Now, what I discovered, when we got everything out was, in fact, between the takes, we did have enough, and it’s actually the four of us playing together, singing together, which is great, and it’s quite precious to hear that coming back, you feel it’s not something pieced together in ProTools, in the sense of here’s the drums, here’s the guitar, it was actually played together and it feels good. There’s no clicks, of course, and we just play instinctively, but what I was able to do in ProTools was chop bits up and find, make sure the middle eight worked as a concept.

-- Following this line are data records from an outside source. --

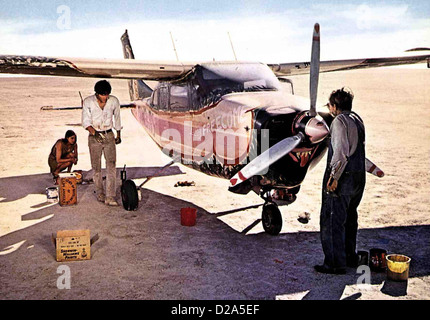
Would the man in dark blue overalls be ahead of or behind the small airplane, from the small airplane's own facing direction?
ahead

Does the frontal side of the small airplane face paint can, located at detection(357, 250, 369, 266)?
yes

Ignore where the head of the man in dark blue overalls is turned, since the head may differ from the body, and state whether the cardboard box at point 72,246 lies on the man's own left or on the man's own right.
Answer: on the man's own left

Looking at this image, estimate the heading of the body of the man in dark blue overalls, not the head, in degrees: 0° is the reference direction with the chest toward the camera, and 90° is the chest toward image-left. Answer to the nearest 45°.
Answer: approximately 135°

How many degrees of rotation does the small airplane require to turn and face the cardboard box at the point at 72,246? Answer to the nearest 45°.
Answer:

A little miracle happened actually, ‘cos we had two different versions of the middle eight and for some reason in my head I suddenly realised that they could link together. But having done that, you have a track where we’re playing and I had to do very little actually to make it into a finished track – a little bit of extra backing vocals, a little bit of extra guitar in the middle, but mostly as it was played in 1984, or whatever it was.

So I got very excited and we could see we had a track which we thought was lost, but …

“Let Me In Your Heart Again” I wrote at the time. Yeah.

I think so, it’s that period in Los Angeles.